想明白了这一点,王仙客就满身哲学家的气质。但是人生在世一无所知毕竟还是不行。连苏格拉底都给自己惹出杀身之祸,何况王仙客是中国人。有一天,王仙客在正堂上看着一只猫发呆。那个猫在一个瓷瓶上擦痒。他想也不知猫能不能把瓶子蹭下地来,瓶子下地也不知会不会碎,碎了以后也不知能不能修理。他只顾想这些深奥的问题,就忘了管管这只猫,结果瓶子掉下地来打得粉碎,这瓶子是皇帝路过时赏下来的,任何人不得打破。因此他犯了大不敬罪,合当斩首。从这个故事我们可以看出苏格拉底当不得。

王仙客的运气好,犯了这样的大罪也没丢命。有人教他来投奔这绿发女,不但保住了命还得一美妻。这是另一个故事,在此不便细讲,反正王仙客没有死,而且娶了绿发女。结婚以后他还是不清不楚,生怕自己又做梦。绿发女知道他这个病非找到无双不能好,就陪他再上长安来。

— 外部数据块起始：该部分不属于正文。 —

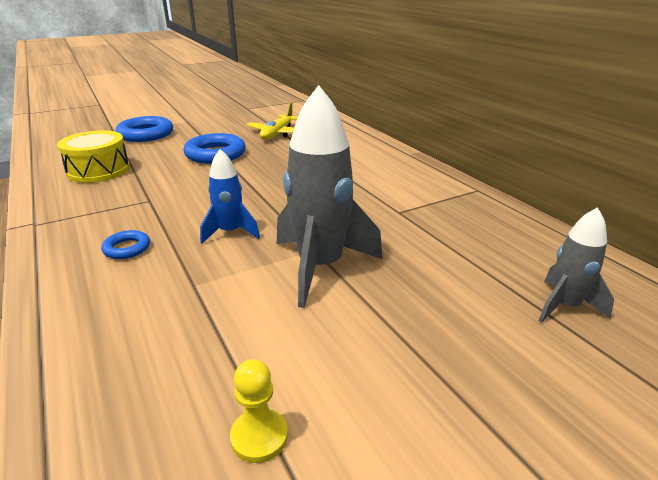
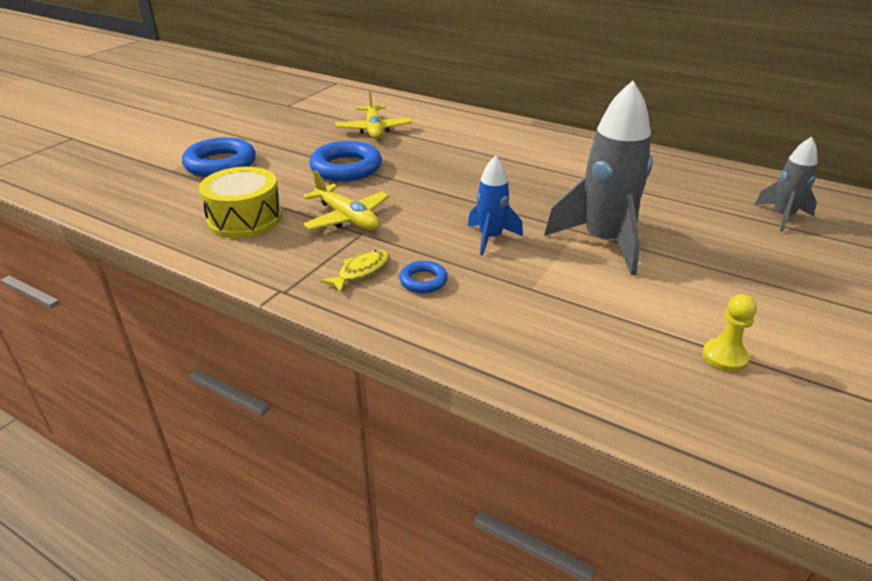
camera: 30 degrees left, 5 degrees up
(100, 227) = (361, 271): none -> yellow fish
(157, 187) = (347, 218): none -> yellow plane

俗话说,旁观者清。绿发女一听王仙客说他的疑惑就肯定有无双其人。她说:要是没她,你也不会这么失魂落魄。要找无双可以,有一个条件。找着了给她一笔钱就叫她滚蛋,我可不乐意在家里养一个闲人找气生。谈好了这些,绿发女就和王仙客到长安来找无双,根据王仙客说的情况,绿发女定下了抛砖引玉之计。她说用这计要是找不到无双,算我十九年白活。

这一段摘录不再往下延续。